■ Passage given
┄┄┄┄┄┄┄┄┄┄┄┄┄┄┄┄┄┄┄┄

Here's why I think that is probably the case for Lacuna, in terms of play experience: [Lacuna Part 1] "Nine gram medal", particularly Tim Kleinert's experience. I also think it's structurally present due to the feature I mentioned before – the dedicated player ignorance which the text not only recommends but requires, as an authorial expectation of the text's use. (You know what I'm talking about – few other game discussions require spoiler warnings to the extent Lacuna does, and no one told you it was a good idea to include one in your thread title, did they? You decided that for yourself.)

...

QuoteI guess I was just looking for rules, when in fact all aspects of the game contribute

to go on a bit of a tangent: can a game facilitate Nar even if its rules do not?

or would the answer to that be that a game's back-story is part of its rules?

H'm. As the final line suggests, it all sort of depends on what we call "rules," right? After all, the Kicker in Sorcerer is a rule, but by definition it must become related to the back-story in some way – ranging all the way from peripheral to central, but related, no matter what. In Universalis, back-story is created as we go, using rules. So the distinction you're drawing in that second line is a little hard for me to see as a general thing, and although I might not embrace the third line right off the bat, it's closer to the way I see things.

┄┄┄┄┄┄┄┄┄┄┄┄┄┄┄┄┄┄┄┄

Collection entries

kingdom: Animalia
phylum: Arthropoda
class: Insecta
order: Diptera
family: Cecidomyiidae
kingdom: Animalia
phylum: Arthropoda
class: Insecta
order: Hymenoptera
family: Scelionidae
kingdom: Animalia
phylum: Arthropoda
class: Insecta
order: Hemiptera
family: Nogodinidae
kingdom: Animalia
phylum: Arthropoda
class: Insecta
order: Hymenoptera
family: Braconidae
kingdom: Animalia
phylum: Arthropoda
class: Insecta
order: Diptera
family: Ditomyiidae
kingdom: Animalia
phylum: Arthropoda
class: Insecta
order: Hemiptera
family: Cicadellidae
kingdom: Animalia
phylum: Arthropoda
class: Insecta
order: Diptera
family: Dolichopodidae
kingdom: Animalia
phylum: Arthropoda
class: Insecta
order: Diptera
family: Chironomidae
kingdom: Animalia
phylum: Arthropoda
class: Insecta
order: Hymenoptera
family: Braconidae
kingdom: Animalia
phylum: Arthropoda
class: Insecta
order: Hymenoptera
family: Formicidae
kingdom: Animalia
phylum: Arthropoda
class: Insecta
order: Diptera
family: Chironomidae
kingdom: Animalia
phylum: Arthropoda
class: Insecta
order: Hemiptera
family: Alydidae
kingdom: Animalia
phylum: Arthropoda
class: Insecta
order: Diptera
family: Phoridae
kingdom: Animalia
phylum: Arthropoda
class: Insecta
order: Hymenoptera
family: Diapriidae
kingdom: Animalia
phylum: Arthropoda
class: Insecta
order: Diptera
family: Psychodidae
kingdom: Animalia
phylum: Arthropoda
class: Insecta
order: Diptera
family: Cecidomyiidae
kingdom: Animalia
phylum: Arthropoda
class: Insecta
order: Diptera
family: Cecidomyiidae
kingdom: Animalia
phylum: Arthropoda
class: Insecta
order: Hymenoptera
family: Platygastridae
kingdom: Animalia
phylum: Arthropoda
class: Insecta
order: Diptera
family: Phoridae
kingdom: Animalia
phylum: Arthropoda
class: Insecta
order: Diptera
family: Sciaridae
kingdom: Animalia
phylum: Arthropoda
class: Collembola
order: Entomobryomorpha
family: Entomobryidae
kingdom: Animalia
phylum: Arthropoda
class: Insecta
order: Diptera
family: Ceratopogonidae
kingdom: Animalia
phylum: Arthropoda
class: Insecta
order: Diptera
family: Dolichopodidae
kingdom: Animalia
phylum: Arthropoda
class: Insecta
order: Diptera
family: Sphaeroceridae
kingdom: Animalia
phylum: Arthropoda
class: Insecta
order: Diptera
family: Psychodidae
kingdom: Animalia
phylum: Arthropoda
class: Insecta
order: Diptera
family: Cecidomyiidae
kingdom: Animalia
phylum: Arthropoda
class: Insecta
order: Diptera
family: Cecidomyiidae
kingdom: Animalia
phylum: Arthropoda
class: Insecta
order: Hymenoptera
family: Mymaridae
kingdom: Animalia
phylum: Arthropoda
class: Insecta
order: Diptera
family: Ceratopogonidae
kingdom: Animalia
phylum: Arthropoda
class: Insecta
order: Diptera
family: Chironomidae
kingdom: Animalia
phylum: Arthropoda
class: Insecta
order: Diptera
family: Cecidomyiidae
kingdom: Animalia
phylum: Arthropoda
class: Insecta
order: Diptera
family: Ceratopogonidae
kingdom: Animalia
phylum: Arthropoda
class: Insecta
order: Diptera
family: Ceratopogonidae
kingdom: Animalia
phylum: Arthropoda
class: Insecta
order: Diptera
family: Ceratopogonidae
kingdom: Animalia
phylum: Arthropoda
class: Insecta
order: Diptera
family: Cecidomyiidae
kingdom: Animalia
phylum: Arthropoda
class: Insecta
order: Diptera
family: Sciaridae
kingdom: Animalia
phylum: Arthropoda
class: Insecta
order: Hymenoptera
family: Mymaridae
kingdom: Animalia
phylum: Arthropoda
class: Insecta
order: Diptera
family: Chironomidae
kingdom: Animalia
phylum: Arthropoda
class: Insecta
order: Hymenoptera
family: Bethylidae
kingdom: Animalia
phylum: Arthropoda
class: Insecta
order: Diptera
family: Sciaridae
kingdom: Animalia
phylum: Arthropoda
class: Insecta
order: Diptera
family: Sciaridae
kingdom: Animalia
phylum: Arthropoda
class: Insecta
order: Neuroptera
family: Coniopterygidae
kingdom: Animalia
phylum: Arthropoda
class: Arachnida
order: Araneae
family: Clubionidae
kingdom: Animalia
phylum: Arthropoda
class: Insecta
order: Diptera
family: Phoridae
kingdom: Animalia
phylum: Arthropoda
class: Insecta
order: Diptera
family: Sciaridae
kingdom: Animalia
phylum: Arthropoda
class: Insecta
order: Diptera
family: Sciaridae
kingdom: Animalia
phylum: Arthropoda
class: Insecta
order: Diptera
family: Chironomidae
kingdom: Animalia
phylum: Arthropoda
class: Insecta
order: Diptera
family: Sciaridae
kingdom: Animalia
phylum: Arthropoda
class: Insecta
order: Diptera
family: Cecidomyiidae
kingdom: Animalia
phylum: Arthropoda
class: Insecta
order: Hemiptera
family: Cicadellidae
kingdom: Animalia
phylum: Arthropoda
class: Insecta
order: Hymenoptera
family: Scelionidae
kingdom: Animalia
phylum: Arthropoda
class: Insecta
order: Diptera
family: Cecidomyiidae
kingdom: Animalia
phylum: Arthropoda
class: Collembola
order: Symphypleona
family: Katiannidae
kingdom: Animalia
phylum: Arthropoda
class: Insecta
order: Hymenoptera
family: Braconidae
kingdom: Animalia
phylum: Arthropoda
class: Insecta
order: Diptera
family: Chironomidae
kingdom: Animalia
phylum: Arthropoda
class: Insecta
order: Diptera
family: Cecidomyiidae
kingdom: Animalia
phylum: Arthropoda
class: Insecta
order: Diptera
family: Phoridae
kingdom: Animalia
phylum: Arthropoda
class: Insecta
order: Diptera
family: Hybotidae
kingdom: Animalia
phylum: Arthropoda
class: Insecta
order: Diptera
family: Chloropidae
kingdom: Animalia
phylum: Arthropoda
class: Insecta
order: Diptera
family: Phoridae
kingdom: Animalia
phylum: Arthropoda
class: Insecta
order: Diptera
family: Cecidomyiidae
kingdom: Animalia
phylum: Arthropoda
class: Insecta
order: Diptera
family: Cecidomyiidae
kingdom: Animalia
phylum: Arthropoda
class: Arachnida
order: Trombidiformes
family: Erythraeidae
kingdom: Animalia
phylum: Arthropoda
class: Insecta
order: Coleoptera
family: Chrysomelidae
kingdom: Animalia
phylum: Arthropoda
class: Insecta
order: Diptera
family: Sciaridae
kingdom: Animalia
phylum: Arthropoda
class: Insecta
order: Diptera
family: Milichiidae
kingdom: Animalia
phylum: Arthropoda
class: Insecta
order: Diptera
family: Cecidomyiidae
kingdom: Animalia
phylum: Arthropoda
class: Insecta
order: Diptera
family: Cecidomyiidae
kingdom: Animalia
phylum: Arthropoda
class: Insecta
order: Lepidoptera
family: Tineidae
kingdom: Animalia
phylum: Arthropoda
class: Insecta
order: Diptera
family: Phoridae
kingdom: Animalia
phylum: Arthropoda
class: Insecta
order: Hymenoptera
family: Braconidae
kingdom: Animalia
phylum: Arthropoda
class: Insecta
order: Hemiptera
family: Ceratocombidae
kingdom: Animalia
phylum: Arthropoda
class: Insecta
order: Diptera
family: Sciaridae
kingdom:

┄┄┄┄┄┄┄┄┄┄┄┄┄┄┄┄┄┄┄┄

■ Directive A
From the game-design discussion, transcribe the part that opens with the words containing "Here's why I" and closes with "of its rules?".
■ Directive B
Answer these from the game-design discussion:
(i) What does the writer say the Kicker in Sorcerer is?
(ii) How is back-story created in Universalis?
(iii) Which game does the writer say needs spoiler warnings to an extent few other game discussions do?
You won't need the collection entries for anything here.

■ Full output A
Here's why I think that is probably the case for Lacuna, in terms of play experience: [Lacuna Part 1] "Nine gram medal", particularly Tim Kleinert's experience. I also think it's structurally present due to the feature I mentioned before – the dedicated player ignorance which the text not only recommends but requires, as an authorial expectation of the text's use. (You know what I'm talking about – few other game discussions require spoiler warnings to the extent Lacuna does, and no one told you it was a good idea to include one in your thread title, did they? You decided that for yourself.)

...

QuoteI guess I was just looking for rules, when in fact all aspects of the game contribute

to go on a bit of a tangent: can a game facilitate Nar even if its rules do not?

or would the answer to that be that a game's back-story is part of its rules?

■ Full output B
(i) A rule, one that must become related to the back-story in some way.
(ii) It is created as play goes on, using rules.
(iii) Lacuna.